Make an exact copy of every entry, leaving the pictures out.

[Collected data]
►
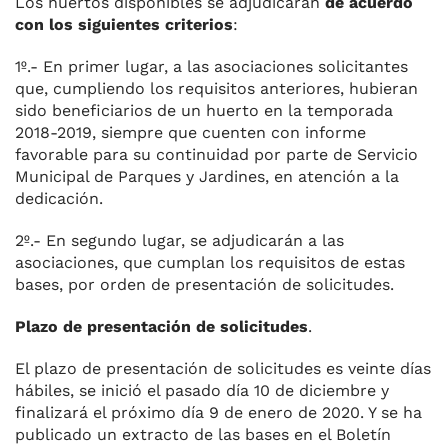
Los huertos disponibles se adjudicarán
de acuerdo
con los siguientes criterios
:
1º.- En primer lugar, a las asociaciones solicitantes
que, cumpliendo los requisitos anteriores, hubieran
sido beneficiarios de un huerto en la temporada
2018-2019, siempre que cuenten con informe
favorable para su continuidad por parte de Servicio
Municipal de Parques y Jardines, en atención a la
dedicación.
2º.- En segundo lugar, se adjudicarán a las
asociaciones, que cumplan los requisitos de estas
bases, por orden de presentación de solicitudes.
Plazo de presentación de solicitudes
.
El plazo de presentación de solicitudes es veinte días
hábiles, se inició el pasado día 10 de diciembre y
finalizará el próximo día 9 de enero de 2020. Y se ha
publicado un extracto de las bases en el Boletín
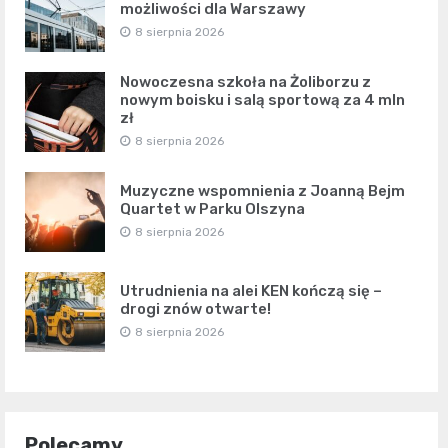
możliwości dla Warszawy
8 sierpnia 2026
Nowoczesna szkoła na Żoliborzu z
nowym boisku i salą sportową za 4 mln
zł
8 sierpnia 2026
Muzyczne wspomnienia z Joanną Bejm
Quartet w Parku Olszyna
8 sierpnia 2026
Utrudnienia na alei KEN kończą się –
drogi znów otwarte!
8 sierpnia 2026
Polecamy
◄
(Output of the task):
Los huertos disponibles se adjudicarán
de acuerdo
con los siguientes criterios
:
1º.- En primer lugar, a las asociaciones solicitantes
que, cumpliendo los requisitos anteriores, hubieran
sido beneficiarios de un huerto en la temporada
2018-2019, siempre que cuenten con informe
favorable para su continuidad por parte de Servicio
Municipal de Parques y Jardines, en atención a la
dedicación.
2º.- En segundo lugar, se adjudicarán a las
asociaciones, que cumplan los requisitos de estas
bases, por orden de presentación de solicitudes.
Plazo de presentación de solicitudes
.
El plazo de presentación de solicitudes es veinte días
hábiles, se inició el pasado día 10 de diciembre y
finalizará el próximo día 9 de enero de 2020. Y se ha
publicado un extracto de las bases en el Boletín
możliwości dla Warszawy
8 sierpnia 2026
Nowoczesna szkoła na Żoliborzu z
nowym boisku i salą sportową za 4 mln
zł
8 sierpnia 2026
Muzyczne wspomnienia z Joanną Bejm
Quartet w Parku Olszyna
8 sierpnia 2026
Utrudnienia na alei KEN kończą się –
drogi znów otwarte!
8 sierpnia 2026
Polecamy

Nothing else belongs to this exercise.